◆ **REQUIREMENT**:
Find the line with "- **Game Management**: Maintain" in the records below. Output exactly from there until after the line with "flowId | [optional] |", without pictures.
[ENTRIES PROVIDED Boundary: Start]
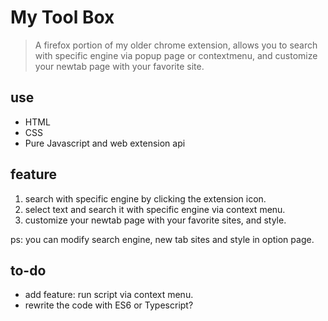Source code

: # My Tool Box

> A firefox portion of my older chrome extension, allows you to search with specific engine via popup page or contextmenu, and customize your newtab page with your favorite site.

## use

- HTML
- CSS
- Pure Javascript and web extension api

## feature

1. search with specific engine by clicking the extension icon.
2. select text and search it with specific engine via context menu.
3. customize your newtab page with your favorite sites, and style.

ps: you can modify search engine, new tab sites and style in option page.

## to-do

- add feature: run script via context menu.
- rewrite the code with ES6 or Typescript?
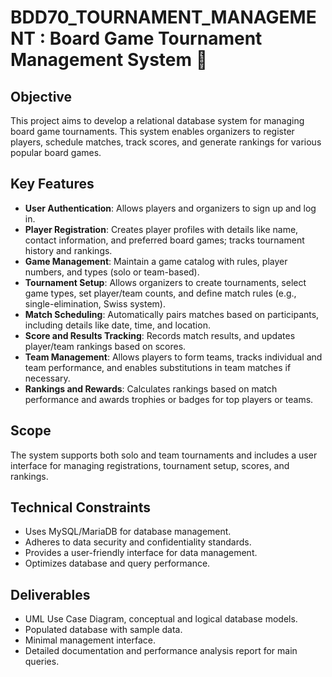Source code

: # BDD70_TOURNAMENT_MANAGEMENT : Board Game Tournament Management System 🎲

## Objective
This project aims to develop a relational database system for managing board game tournaments. This system enables organizers to register players, schedule matches, track scores, and generate rankings for various popular board games.

## Key Features
- **User Authentication**: Allows players and organizers to sign up and log in.
- **Player Registration**: Creates player profiles with details like name, contact information, and preferred board games; tracks tournament history and rankings.
- **Game Management**: Maintain a game catalog with rules, player numbers, and types (solo or team-based).
- **Tournament Setup**: Allows organizers to create tournaments, select game types, set player/team counts, and define match rules (e.g., single-elimination, Swiss system).
- **Match Scheduling**: Automatically pairs matches based on participants, including details like date, time, and location.
- **Score and Results Tracking**: Records match results, and updates player/team rankings based on scores.
- **Team Management**: Allows players to form teams, tracks individual and team performance, and enables substitutions in team matches if necessary.
- **Rankings and Rewards**: Calculates rankings based on match performance and awards trophies or badges for top players or teams.

## Scope
The system supports both solo and team tournaments and includes a user interface for managing registrations, tournament setup, scores, and rankings.

## Technical Constraints
- Uses MySQL/MariaDB for database management.
- Adheres to data security and confidentiality standards.
- Provides a user-friendly interface for data management.
- Optimizes database and query performance.

## Deliverables
- UML Use Case Diagram, conceptual and logical database models.
- Populated database with sample data.
- Minimal management interface.
- Detailed documentation and performance analysis report for main queries.
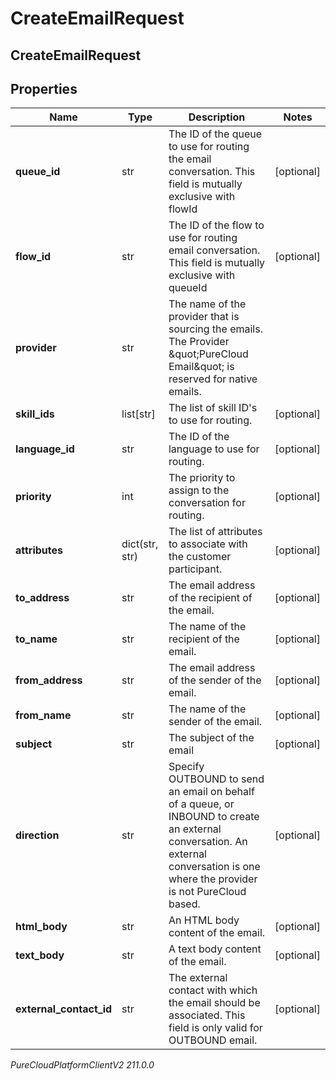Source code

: # CreateEmailRequest

## CreateEmailRequest

## Properties

|Name | Type | Description | Notes|
|------------ | ------------- | ------------- | -------------|
| **queue_id** | str | The ID of the queue to use for routing the email conversation. This field is mutually exclusive with flowId | [optional] |
| **flow_id** | str | The ID of the flow to use for routing email conversation. This field is mutually exclusive with queueId | [optional] |
| **provider** | str | The name of the provider that is sourcing the emails. The Provider \&quot;PureCloud Email\&quot; is reserved for native emails. | |
| **skill_ids** | list[str] | The list of skill ID&#39;s to use for routing. | [optional] |
| **language_id** | str | The ID of the language to use for routing. | [optional] |
| **priority** | int | The priority to assign to the conversation for routing. | [optional] |
| **attributes** | dict(str, str) | The list of attributes to associate with the customer participant. | [optional] |
| **to_address** | str | The email address of the recipient of the email. | [optional] |
| **to_name** | str | The name of the recipient of the email. | [optional] |
| **from_address** | str | The email address of the sender of the email. | [optional] |
| **from_name** | str | The name of the sender of the email. | [optional] |
| **subject** | str | The subject of the email | [optional] |
| **direction** | str | Specify OUTBOUND to send an email on behalf of a queue, or INBOUND to create an external conversation. An external conversation is one where the provider is not PureCloud based. | [optional] |
| **html_body** | str | An HTML body content of the email. | [optional] |
| **text_body** | str | A text body content of the email. | [optional] |
| **external_contact_id** | str | The external contact with which the email should be associated. This field is only valid for OUTBOUND email. | [optional] |



_PureCloudPlatformClientV2 211.0.0_
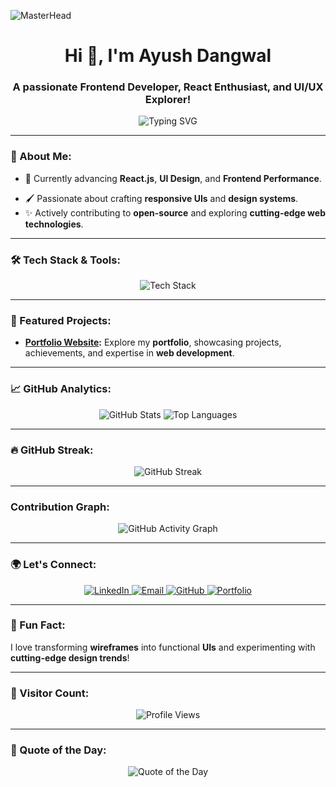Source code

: ![MasterHead](https://user-images.githubusercontent.com/74038190/225813708-98b745f2-7d22-48cf-9150-083f1b00d6c9.gif)
<h1 align="center">Hi 👋, I'm Ayush Dangwal</h1>
<h3 align="center">A passionate Frontend Developer, React Enthusiast, and UI/UX Explorer!</h3>

<p align="center">
  <img src="https://readme-typing-svg.herokuapp.com?font=Fira+Code&size=24&duration=4000&pause=1000&color=1CE783&width=500&lines=Frontend+Developer;React+and+UI%2FUX+Enthusiast;Passionate+about+Web+Development!" alt="Typing SVG">
</p>

---

### 🚀 About Me:
- 🌱 Currently advancing **React.js**, **UI Design**, and **Frontend Performance**.
<!-- - 👨‍💻 Working on **[](https://)**, a modern web dev project. -->
- 🖌️ Passionate about crafting **responsive UIs** and **design systems**.
- ✨ Actively contributing to **open-source** and exploring **cutting-edge web technologies**.

---

### 🛠️ Tech Stack & Tools:
<p align="center">
  <img src="https://skillicons.dev/icons?i=html,css,js,react,cpp,bootstrap,tailwind,vscode,github&theme=dark" alt="Tech Stack" />
</p>

---

### 🌟 Featured Projects:
<!-- - **[SpeckDev](https://ayushdangwal29.github.io/SpeckDev/):** A modern, scalable web app project focusing on **UI/UX best practices** and **performance optimization**. -->
- **[Portfolio Website](https://ayushfolio.vercel.app/):** Explore my **portfolio**, showcasing projects, achievements, and expertise in **web development**.

---

### 📈 GitHub Analytics:
<div align="center">
  <img src="https://github-readme-stats.vercel.app/api?username=ayushdangwal29&show_icons=true&theme=radical" alt="GitHub Stats" />
  <img src="https://github-readme-stats.vercel.app/api/top-langs/?username=ayushdangwal29&layout=compact&theme=radical" alt="Top Languages" />
</div>

---

### 🔥 GitHub Streak:
<p align="center">
  <p align="center">
  <img src="https://github-readme-streak-stats.herokuapp.com/?user=ayushdangwal29" alt="GitHub Streak" />
</p>

---

### Contribution Graph:
<p align="center">
  <img src="https://github-readme-activity-graph.vercel.app/graph?username=ayushdangwal29&bg_color=0d1117&color=1ce783&line=1ce783&point=ffffff&area=true&hide_border=true" alt="GitHub Activity Graph" />
</p>

---

### 🌍 Let's Connect:
<p align="center">
  <a href="https://www.linkedin.com/in/ayush-dangwal-6b5370245" target="_blank">
    <img src="https://img.shields.io/badge/LinkedIn-Ayush%20Dangwal-0077B5?logo=linkedin&style=for-the-badge" alt="LinkedIn">
  </a>
  <a href="mailto:ayushdangwal29@gmail.com">
    <img src="https://img.shields.io/badge/Email-ayushdangwal29%40gmail.com-D14836?logo=gmail&style=for-the-badge" alt="Email">
  </a>
  <a href="https://github.com/ayushdangwal29" target="_blank">
    <img src="https://img.shields.io/badge/GitHub-ayushdangwal29-333?logo=github&style=for-the-badge" alt="GitHub">
  </a>
  <a href="https://ayushfolio.vercel.app/" target="_blank">
    <img src="https://img.shields.io/badge/Portfolio-ayushfolio.vercel.app-4E69C8?logo=web&style=for-the-badge" alt="Portfolio">
  </a>
</p>

---

### 🎨 Fun Fact:
I love transforming **wireframes** into functional **UIs** and experimenting with **cutting-edge design trends**!

---

### 🔢 Visitor Count:
<p align="center">
  <img src="https://komarev.com/ghpvc/?username=ayushdangwal29&label=Profile%20views&color=0e75b6&style=flat" alt="Profile Views" />
</p>

---

### 📜 Quote of the Day:
<p align="center">
  <img src="https://quotes-github-readme.vercel.app/api?type=horizontal&theme=radical" alt="Quote of the Day">
</p>
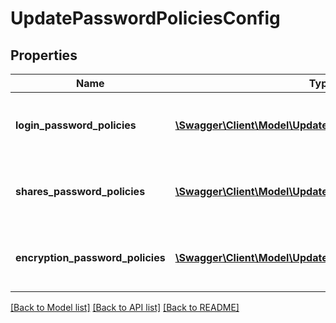 # UpdatePasswordPoliciesConfig

## Properties
Name | Type | Description | Notes
------------ | ------------- | ------------- | -------------
**login_password_policies** | [**\Swagger\Client\Model\UpdateLoginPasswordPolicies**](UpdateLoginPasswordPolicies.md) | Set of policies a login password must fulfill | [optional] 
**shares_password_policies** | [**\Swagger\Client\Model\UpdateSharesPasswordPolicies**](UpdateSharesPasswordPolicies.md) | Set of policies a shares password must fulfill | [optional] 
**encryption_password_policies** | [**\Swagger\Client\Model\UpdateEncryptionPasswordPolicies**](UpdateEncryptionPasswordPolicies.md) | Set of policies a encryption password must fulfill | [optional] 

[[Back to Model list]](../README.md#documentation-for-models) [[Back to API list]](../README.md#documentation-for-api-endpoints) [[Back to README]](../README.md)


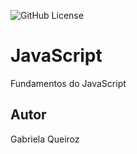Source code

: ![GitHub License](https://img.shields.io/github/license/GabrielaQueirozs/js)


# JavaScript
Fundamentos do JavaScript
## Autor
Gabriela Queiroz
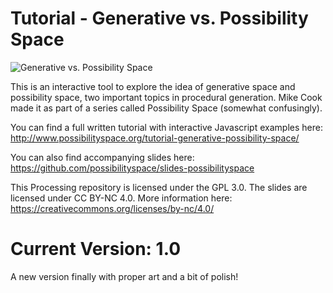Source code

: # Tutorial - Generative vs. Possibility Space

![Generative vs. Possibility Space](http://www.possibilityspace.org/img/genspace.png)

This is an interactive tool to explore the idea of generative space and possibility space, two important topics in procedural generation. Mike Cook made it as part of a series called Possibility Space (somewhat confusingly).

You can find a full written tutorial with interactive Javascript examples here: http://www.possibilityspace.org/tutorial-generative-possibility-space/

You can also find accompanying slides here: https://github.com/possibilityspace/slides-possibilityspace

This Processing repository is licensed under the GPL 3.0.
The slides are licensed under CC BY-NC 4.0. More information here: https://creativecommons.org/licenses/by-nc/4.0/

# Current Version: 1.0
A new version finally with proper art and a bit of polish!
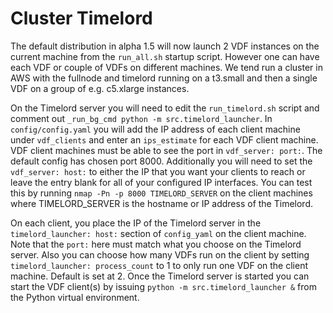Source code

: # Cluster Timelord

The default distribution in alpha 1.5 will now launch 2 VDF instances on the current machine from the `run_all.sh` startup script. However one can have each VDF or couple of VDFs on different machines. We tend run a cluster in AWS with the fullnode and timelord running on a t3.small and then a single VDF on a group of e.g. c5.xlarge instances.

On the Timelord server you will need to edit the `run_timelord.sh` script and comment out `_run_bg_cmd python -m src.timelord_launcher`. In `config/config.yaml` you will add the IP address of each client machine under `vdf_clients` and enter an `ips_estimate` for each VDF client machine. VDF client machines must be able to see the port in `vdf_server: port:`. The default config has chosen port 8000. Additionally you will need to set the `vdf_server: host:` to either the IP that you want your clients to reach or leave the entry blank for all of your configured IP interfaces. You can test this by running `nmap -Pn -p 8000 TIMELORD_SERVER` on the client machines where TIMELORD_SERVER is the hostname or IP address of the Timelord.

On each client, you place the IP of the Timelord server in the `timelord_launcher: host:` section of `config_yaml` on the client machine. Note that the `port:` here must match what you choose on the Timelord server. Also you can choose how many VDFs run on the client by setting `timelord_launcher: process_count` to 1 to only run one VDF on the client machine. Default is set at 2. Once the Timelord server is started you can start the VDF client(s) by issuing `python -m src.timelord_launcher &` from the Python virtual environment.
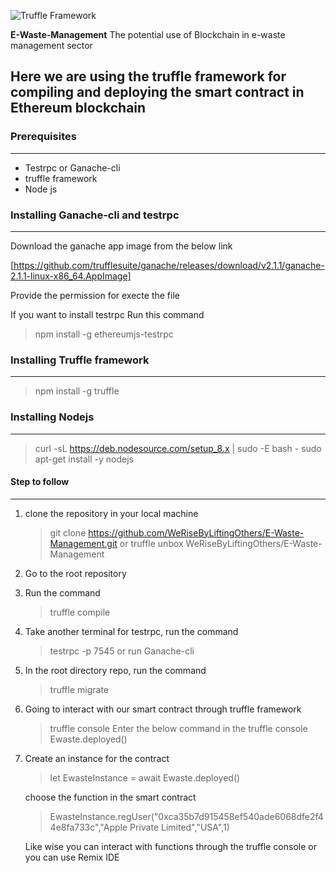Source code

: ![Truffle Framework](https://s.yimg.com/uu/api/res/1.2/9Xm8LqsPeZl8k33gVbBREA--~B/aD0zNTk7dz0zNTE7c209MTthcHBpZD15dGFjaHlvbg--/https://media.zenfs.com/en-US/the_block_83/47549bb5ca940c8bf0cfbfa9a96dc89e)

**E-Waste-Management**
The potential use of Blockchain in e-waste management sector

## Here we are using the truffle framework for compiling and deploying the smart contract in Ethereum blockchain

### Prerequisites 
--------------
- Testrpc or Ganache-cli
- truffle framework
- Node js


### Installing Ganache-cli and testrpc
----------------------------------
Download the ganache app image from the below link

[https://github.com/trufflesuite/ganache/releases/download/v2.1.1/ganache-2.1.1-linux-x86_64.AppImage]

Provide the permission for execte the file

If you want to install testrpc
Run this command 

> npm install -g ethereumjs-testrpc


### Installing Truffle framework
-------------------------------
> npm install -g truffle

### Installing Nodejs 
---------------------
> curl -sL https://deb.nodesource.com/setup_8.x | sudo -E bash -
sudo apt-get install -y nodejs


#### Step to follow
-------------------
1. clone the repository in your local machine
   > git clone https://github.com/WeRiseByLiftingOthers/E-Waste-Management.git
   or
   > truffle unbox WeRiseByLiftingOthers/E-Waste-Management
   
2. Go to the root repository
3. Run the command 
   > truffle compile
4. Take another terminal for testrpc, run the command 
   > testrpc -p 7545 or run Ganache-cli
5. In the root directory repo, run the command
   > truffle migrate
   
6. Going to interact with our smart contract through truffle framework
   > truffle console
   Enter the below command in the truffle console
   > Ewaste.deployed()
7. Create an instance for the contract    
   > let EwasteInstance = await Ewaste.deployed()
   
   choose the function in the smart contract
   
   > EwasteInstance.regUser("0xca35b7d915458ef540ade6068dfe2f44e8fa733c","Apple Private Limited","USA",1)
   
   Like wise you can interact with functions through the truffle console or you can use Remix IDE 





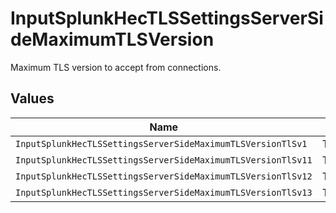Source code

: # InputSplunkHecTLSSettingsServerSideMaximumTLSVersion

Maximum TLS version to accept from connections.


## Values

| Name                                                         | Value                                                        |
| ------------------------------------------------------------ | ------------------------------------------------------------ |
| `InputSplunkHecTLSSettingsServerSideMaximumTLSVersionTlSv1`  | TLSv1                                                        |
| `InputSplunkHecTLSSettingsServerSideMaximumTLSVersionTlSv11` | TLSv1.1                                                      |
| `InputSplunkHecTLSSettingsServerSideMaximumTLSVersionTlSv12` | TLSv1.2                                                      |
| `InputSplunkHecTLSSettingsServerSideMaximumTLSVersionTlSv13` | TLSv1.3                                                      |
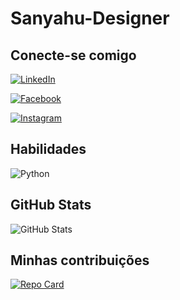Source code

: # Sanyahu-Designer

## Conecte-se comigo

[![LinkedIn](https://img.shields.io/badge/LinkedIn-0077B5?style=for-the-badge&logo=linkedin&logoColor=white)](https://www.linkedin.com/in/sanyahu-designer/)

[![Facebook](https://img.shields.io/badge/Facebook-1877F2?style=for-the-badge&logo=facebook&logoColor=white)](https://www.facebook.com/sanyahubenshem/)

[![Instagram](https://img.shields.io/badge/-Instagram-%23E4405F?style=for-the-badge&logo=instagram&logoColor=white)](https://www.instagram.com/sanyahu_designer/)

## Habilidades

![Python](https://img.shields.io/badge/python-3670A0?style=for-the-badge&logo=python&logoColor=ffdd54)



## GitHub Stats

![GitHub Stats](https://github-readme-stats.vercel.app/api?username=Sanyahu-Designer&theme=transparent&bg_color=000&border_color=30A3DC&show_icons=true&icon_color=30A3DC&title_color=E94D5F&text_color=FFF)

## Minhas contribuições

[![Repo Card](https://github-readme-stats.vercel.app/api/pin/?username=Sanyahu-Designer&repo=dio-lab-open-source&bg_color=000&border_color=30A3DC&show_icons=true&icon_color=30A3DC&title_color=E94D5F&text_color=FFF)](https://github.com/Sanyahu-Designer/[dio-lab-open-source](https://github.com/Sanyahu-Designer/dio-lab-open-source))

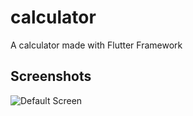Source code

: # calculator

A calculator made with Flutter Framework

## Screenshots


![Default Screen](https://i.imgur.com/T4HRelv.jpg)
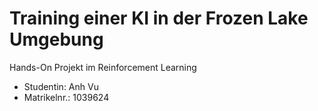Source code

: # Training einer KI in der Frozen Lake Umgebung
Hands-On Projekt im Reinforcement Learning

- Studentin: Anh Vu
- Matrikelnr.: 1039624
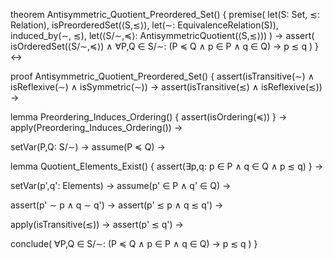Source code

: theorem Antisymmetric_Quotient_Preordered_Set() {
  premise(
    let(S: Set, ≲: Relation),
    isPreorderedSet(⟨S,≲⟩),
    let(∼: EquivalenceRelation(S)),
    induced_by(∼, ≲),
    let(⟨S/∼,≼⟩: AntisymmetricQuotient(⟨S,≲⟩))
  ) →
  assert(
    isOrderedSet(⟨S/∼,≼⟩) ∧
    ∀P,Q ∈ S/∼: (P ≼ Q ∧ p ∈ P ∧ q ∈ Q) → p ≲ q
  )
} ↔

proof Antisymmetric_Quotient_Preordered_Set() {
  assert(isTransitive(∼) ∧ isReflexive(∼) ∧ isSymmetric(∼)) →
  assert(isTransitive(≲) ∧ isReflexive(≲)) →
  
  lemma Preordering_Induces_Ordering() {
    assert(isOrdering(≼))
  } →
  apply(Preordering_Induces_Ordering()) →
  
  setVar(P,Q: S/∼) →
  assume(P ≼ Q) →
  
  lemma Quotient_Elements_Exist() {
    assert(∃p,q: p ∈ P ∧ q ∈ Q ∧ p ≲ q)
  } →
  
  setVar(p',q': Elements) →
  assume(p' ∈ P ∧ q' ∈ Q) →
  
  assert(p' ∼ p ∧ q ∼ q') →
  assert(p' ≲ p ∧ q ≲ q') →
  
  apply(isTransitive(≲)) →
  assert(p' ≲ q') →
  
  conclude(
    ∀P,Q ∈ S/∼: (P ≼ Q ∧ p ∈ P ∧ q ∈ Q) → p ≲ q
  )
}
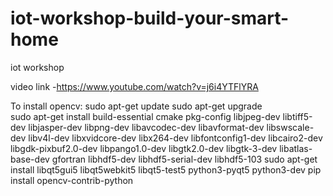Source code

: # iot-workshop-build-your-smart-home
 iot workshop

video link -https://www.youtube.com/watch?v=j6i4YTFlYRA

To install opencv:
sudo apt-get update 
sudo apt-get upgrade  
sudo apt-get install build-essential cmake pkg-config libjpeg-dev libtiff5-dev libjasper-dev libpng-dev libavcodec-dev libavformat-dev libswscale-dev libv4l-dev libxvidcore-dev libx264-dev libfontconfig1-dev libcairo2-dev libgdk-pixbuf2.0-dev libpango1.0-dev libgtk2.0-dev libgtk-3-dev libatlas-base-dev gfortran libhdf5-dev libhdf5-serial-dev libhdf5-103
sudo apt-get install libqt5gui5 libqt5webkit5 libqt5-test5 python3-pyqt5 python3-dev
pip install opencv-contrib-python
[ENTRIES PROVIDED Boundary: End]
◆ **TASK RESPONSE**:
- **Game Management**: Maintain a game catalog with rules, player numbers, and types (solo or team-based).
- **Tournament Setup**: Allows organizers to create tournaments, select game types, set player/team counts, and define match rules (e.g., single-elimination, Swiss system).
- **Match Scheduling**: Automatically pairs matches based on participants, including details like date, time, and location.
- **Score and Results Tracking**: Records match results, and updates player/team rankings based on scores.
- **Team Management**: Allows players to form teams, tracks individual and team performance, and enables substitutions in team matches if necessary.
- **Rankings and Rewards**: Calculates rankings based on match performance and awards trophies or badges for top players or teams.

## Scope
The system supports both solo and team tournaments and includes a user interface for managing registrations, tournament setup, scores, and rankings.

## Technical Constraints
- Uses MySQL/MariaDB for database management.
- Adheres to data security and confidentiality standards.
- Provides a user-friendly interface for data management.
- Optimizes database and query performance.

## Deliverables
- UML Use Case Diagram, conceptual and logical database models.
- Populated database with sample data.
- Minimal management interface.
- Detailed documentation and performance analysis report for main queries.
Source code

: # CreateEmailRequest

## CreateEmailRequest

## Properties

|Name | Type | Description | Notes|
|------------ | ------------- | ------------- | -------------|
| **queue_id** | str | The ID of the queue to use for routing the email conversation. This field is mutually exclusive with flowId | [optional] |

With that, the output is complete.